Let's talk about the future of LabVIEW...

smmarlow · ‎09-22-2010

@JackDunaway Sorry the example is not more clear, but the additional frames contain all the reference initializations in the 'clustosaurus example pic', and there should be 0..7 frames instead of 9 frames total. As for why the parameters are not arrayed, I just wanted to show an example of how the structure could operate on a cluster, and because the original example pic used clusters. They might very well be arrayed. If they were, an indexing tunnel could be used. It's true you could use a parallel FOR loop for the PID example, but you would have to nest a case structure to hold the multiple instances of the reentrant PID vi. I don't like this solution, and believe LabVIEW should have a Parallel Exeuction Structure dedicated to the task.
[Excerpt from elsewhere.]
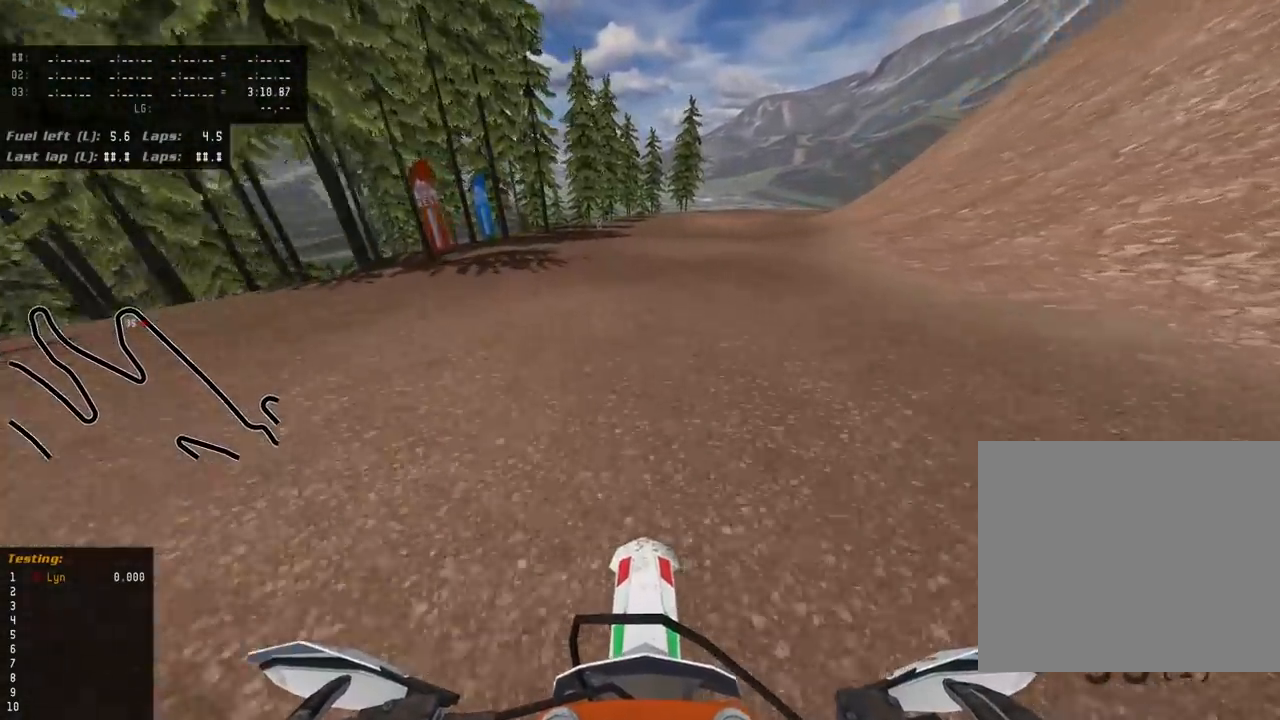
{"dt_ms": 500, "buttons": ["L2"], "left_stick": "down-left", "right_stick": "down-left", "events": [[83, "SQUARE", "up"], [233, "SQUARE", "down"], [233, "left_stick", "down-left"], [350, "SQUARE", "up"]]}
@Jim Kring You are correct. It is a lot like the parallel FOR loop, but I believe it is (or would be) much more powerful. Please reconsider the descriptions of the I/O terminals, which borrow some of their functionality from the InPlace Element structure. The parallel loop structure cannot operate on most iteration dependent data (data passed from one iteration to the next in a shift register), because it cannot guarantee the order of exectution of the parallel iterations. Neither would this or any other parallel structure, but the I/O terminals, particulary the cluster unbundle/bundle by name, would help manage the code going in and out, and allow the parallel frames to operate on the same data structure in memory. How would you use a parallel loop structure to update the elements of an incoming cluster? Also, you have to nest a CASE structure in the parallel for loop if you want different code at different parallel iterations, a messy solution in my opinion. This proposed structure overcomes some of these problems with the specifically designed I/O terminals I have outlined. I admit they may be far fetched, but I wanted to make a start and maybe spark a discusion. A parallel programming language without a dedicated parallel execution strucure seems incomplete to me. I don't think a modified FOR loop quite makes it.

Thank you both for commenting on this idea. As two well respected developers in the community, I value your input.